В Москве осталось, выражаясь высоким стилем, утро жизни; остались друзья, родные; одиннадцатилетний брат Женя, еще не стонущий и не скрипящий зубами во сне, и ворчливая бабушка, неизменный Юрин раздражитель; остался дядя Володя с женой Анной Григорьевной, первой Юриной учительницей, с ее пятью сестрами и двумя братьями; остались три дяди со стороны отца (один из них несколько лет назад умер прямо у Юры на глазах, а его жену-коммунистку вскоре арестовали как врага народа); остался отставной актер, сын фабриканта из Нерехты, Александр Дьяконов (Ставрогин), все еще пишущий книгу о Блоке и Комиссаржевской; осталась полузабытая Нина Копылова из десятого «Б» (сохранилось лишь ощущение ее теплой груди на Юриных пальцах), и Женька Минин, чью мать посадили больше года назад и, наверное, уже расстреляли, а он все ждет, что она вот-вот вернется, и чей родной брат сошел с ума и умер в психушке…

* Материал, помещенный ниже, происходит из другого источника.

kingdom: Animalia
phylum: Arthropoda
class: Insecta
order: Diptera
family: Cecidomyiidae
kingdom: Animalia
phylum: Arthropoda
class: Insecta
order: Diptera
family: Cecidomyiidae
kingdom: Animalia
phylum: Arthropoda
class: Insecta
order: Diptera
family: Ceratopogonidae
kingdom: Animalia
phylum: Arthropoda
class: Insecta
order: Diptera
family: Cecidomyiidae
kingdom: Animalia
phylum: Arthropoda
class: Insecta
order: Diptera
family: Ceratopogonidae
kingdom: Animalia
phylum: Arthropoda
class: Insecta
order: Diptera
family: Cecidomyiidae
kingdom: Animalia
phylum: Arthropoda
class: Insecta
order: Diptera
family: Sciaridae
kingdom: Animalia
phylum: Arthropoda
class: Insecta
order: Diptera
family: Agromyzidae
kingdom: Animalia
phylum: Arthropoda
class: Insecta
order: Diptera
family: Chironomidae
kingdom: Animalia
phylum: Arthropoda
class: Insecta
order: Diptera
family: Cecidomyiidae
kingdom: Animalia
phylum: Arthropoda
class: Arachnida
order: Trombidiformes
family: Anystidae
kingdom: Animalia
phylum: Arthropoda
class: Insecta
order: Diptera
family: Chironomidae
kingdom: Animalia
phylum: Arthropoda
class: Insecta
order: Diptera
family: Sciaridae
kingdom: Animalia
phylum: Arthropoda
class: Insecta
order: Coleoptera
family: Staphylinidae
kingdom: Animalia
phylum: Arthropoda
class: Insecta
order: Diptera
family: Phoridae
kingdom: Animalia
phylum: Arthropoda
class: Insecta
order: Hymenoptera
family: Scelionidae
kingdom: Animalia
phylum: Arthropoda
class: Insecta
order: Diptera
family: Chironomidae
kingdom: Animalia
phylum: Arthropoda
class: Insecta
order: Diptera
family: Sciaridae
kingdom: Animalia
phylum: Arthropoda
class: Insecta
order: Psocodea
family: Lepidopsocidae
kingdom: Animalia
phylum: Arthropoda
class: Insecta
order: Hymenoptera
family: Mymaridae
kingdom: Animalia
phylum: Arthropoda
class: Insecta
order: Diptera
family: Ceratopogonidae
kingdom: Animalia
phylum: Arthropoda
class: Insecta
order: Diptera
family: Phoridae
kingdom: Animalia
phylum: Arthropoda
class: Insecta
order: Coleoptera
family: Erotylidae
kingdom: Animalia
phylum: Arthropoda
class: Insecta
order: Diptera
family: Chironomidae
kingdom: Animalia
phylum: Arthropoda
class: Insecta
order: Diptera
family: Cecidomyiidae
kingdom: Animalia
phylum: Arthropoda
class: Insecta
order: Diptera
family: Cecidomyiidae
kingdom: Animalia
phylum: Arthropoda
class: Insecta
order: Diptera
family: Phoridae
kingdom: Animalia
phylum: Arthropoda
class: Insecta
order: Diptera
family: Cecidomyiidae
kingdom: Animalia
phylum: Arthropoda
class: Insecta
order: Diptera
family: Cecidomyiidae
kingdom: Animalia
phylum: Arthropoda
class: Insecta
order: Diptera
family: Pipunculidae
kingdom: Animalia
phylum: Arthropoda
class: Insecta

В Москве остались дворовые дружки, Борька Боярин и Кока, сестра которого так шикарно по тем временам одевалась, что во дворе считали ее гулящей; остались Товка и Толя Панкратов. («Выходи на черный!» — так много лет вызывали они друг друга на большой двор с задней стороны дома, куда можно спуститься из квартир по «черной» лестнице и где они играли в казаков-разбойников, в прятки, в лапту, дразнили немытого Сёмку из подвала, целовали и лапали девчонок (или только хвастались своими успехами).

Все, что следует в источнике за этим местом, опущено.